David Abercrombie et Ezra Fitch ont fondé en 1892, dans l’Ohio, une marque de vêtements siglée de leurs deux patronymes. Aujourd’hui, la société commercialise quatre marque de prêt à porter : Abercrombie & Fitch, Hollister, Ruehl No.925 et Gilly Hicks. Le groupe Abercrombie & Fitch en 2013, c’est 4,11 milliards de dollars de Chiffre d’Affaires pour 3,58 milliards en 2008 et près de 1000 magasins.

Ce qui nous intéresse ici est la marque Hollister appartenant au groupe qui reprend les thèmes sportswear du surf en Californie du Sud avancés par Abercrombie and Fitch mais pour une cible plus jeune. Dans une enquête de notoriété des marques de prêt à porter menée par la US Bancorp Piper Jaffray, les résultats ont révélé que les adolescents et jeunes adultes (de 13 à 27 ans) aux USA, ont classé Hollister comme marque la plus « cool » de 2007 à 2011 . Hollister Co. a ouvert sa première boutique en 2007, en Juillet à Columbus, Ohio. Comment un tel succès de notoriété est-il possible en un temps aussi record?

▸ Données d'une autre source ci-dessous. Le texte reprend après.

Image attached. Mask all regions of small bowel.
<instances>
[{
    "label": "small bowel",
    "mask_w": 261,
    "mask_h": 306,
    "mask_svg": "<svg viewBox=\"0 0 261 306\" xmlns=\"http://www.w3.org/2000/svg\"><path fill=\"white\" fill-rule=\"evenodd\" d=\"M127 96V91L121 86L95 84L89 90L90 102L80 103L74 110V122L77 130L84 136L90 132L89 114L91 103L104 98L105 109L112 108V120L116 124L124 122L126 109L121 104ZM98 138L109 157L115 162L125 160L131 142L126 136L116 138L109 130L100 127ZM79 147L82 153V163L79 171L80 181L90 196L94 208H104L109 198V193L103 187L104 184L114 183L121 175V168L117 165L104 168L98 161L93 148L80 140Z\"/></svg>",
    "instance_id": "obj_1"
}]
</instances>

Pour Abercrombie & Fitch, toutes les marques sous son aile doivent avoir une histoire à raconter. En ce qui concerne Hollister, l’histoire (fausse) est celle d’un personnage nommée JM Hollister qui aurait fondé une boutique de marchand en Californie du Sud en 1922. En seulement 3 années, la marque Hollister a dépassé les recettes de sa marque mère de vente. Obligeant Abercrombie et Fitch à se repositionner sur des vêtements plus haut de gamme utilisant des matériaux de meilleure qualité (!) et de conception plus sophistiquée que les vêtements Hollister.

Au delà de la stratégie de marque très simple sur le produit (logo de grande taille sur les vêtements, sigle, et date fictive d’établissement) correspondant au positionnement vintage de la marque, Hollister a créé un environnement de communication et de distribution ahurissant sur le lieu de vente.

Tout d’abord, en insistant sur les valeurs de la marque via le décor : vintage, cool, surf, soleil, une féérie qui démarre dans la rue, une devanture représentant un surf-shop du début du siècle dernier, à l’intérieur des photos aux tons sépia et des vêtements disséminés ça et là, comme posé à la va-vite dans une chambre, lorsque l’on se change pour aller à la plage…

Ensuite, Hollister recrée son univers via les ventes additionnelles d’articles de toilette et de soins du corps : déodorants, gloss et baumes pour les lèvres et des lotions pour le corps et le visage, etc.

Enfin, les inscriptions sur les vêtements reprennent simplement, pour la plupart d’entre eux, le nom d’une plage mythique du Sud de la Californie. Simple mais efficace.

Les clients cibles de Hollister sont les adolescents et les jeunes adultes, c’est pourquoi le prix des produits reste abordable.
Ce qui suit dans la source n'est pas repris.